Bref il est nécessaire que le concept de Education for All - la notion-pivot d'un entier « global drive » de l’ONU - obtienne la clarté et la distinction conceptuelles nécessaires pour pouvoir être reçue par les hommes qui doivent la mettre en pratique. Ce n'est pas facile, car il s'agit d'un concept aussi nouveau qu’il est ancien et profond, et qui est donc nécessairement «informel» comme tous les archétypes le sont:
15. De nombreux pays éprouvent encore des difficultés à définir le sens, l'objet et le contenu de l'éducation de base dans le contexte d'un monde en évolution rapide ainsi qu'à mesurer les résultats et acquis de l'apprentissage. Nombre d'aspects qualitatifs et informels de l'éducation n'ont toujours pas été clairement évalués.
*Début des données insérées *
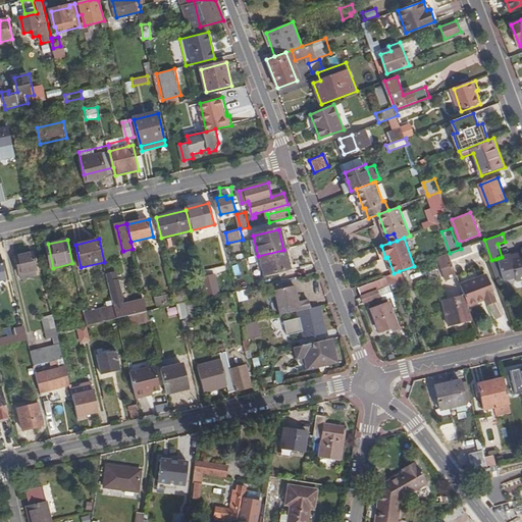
[(450,253),(452,259),(474,250),(472,245),(461,249),(450,253)]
La notion de "éducation de base" doit alors voyager sur le double rail "formel" - les systèmes éducatifs formellement déjà reconnus et existants - et "non formel" les nouvelles réalités nées spontanément face à l’urgence des problèmes à resoudre:
38. On s'efforcera de resserrer les liens entre les approches formelles, non formelles et informelles de l'éducation pour tenir compte de la diversité des besoins et des situations des adultes. 39. Des enseignants mieux formés et une utilisation novatrice des technologies sont des conditions indispensables pour promouvoir ces activités. La valorisation des méthodes d'apprentissage concrètes et participatives élaborées par les ONG, qui associent alphabétisation, responsabilisation et développement local, est particulièrement importante. 45. Pour atteindre les six objectifs exposés ci-dessus, il faut une approche diversifiée qui dépasse de loin le cadre des systèmes formels d'éducation. .
EIRONEIA réalise l’un des ces nouveaux modes d’approche "non formels" et "novateurs" à un problème dont les dimensions exigent qu’aucun moyen soit négligé.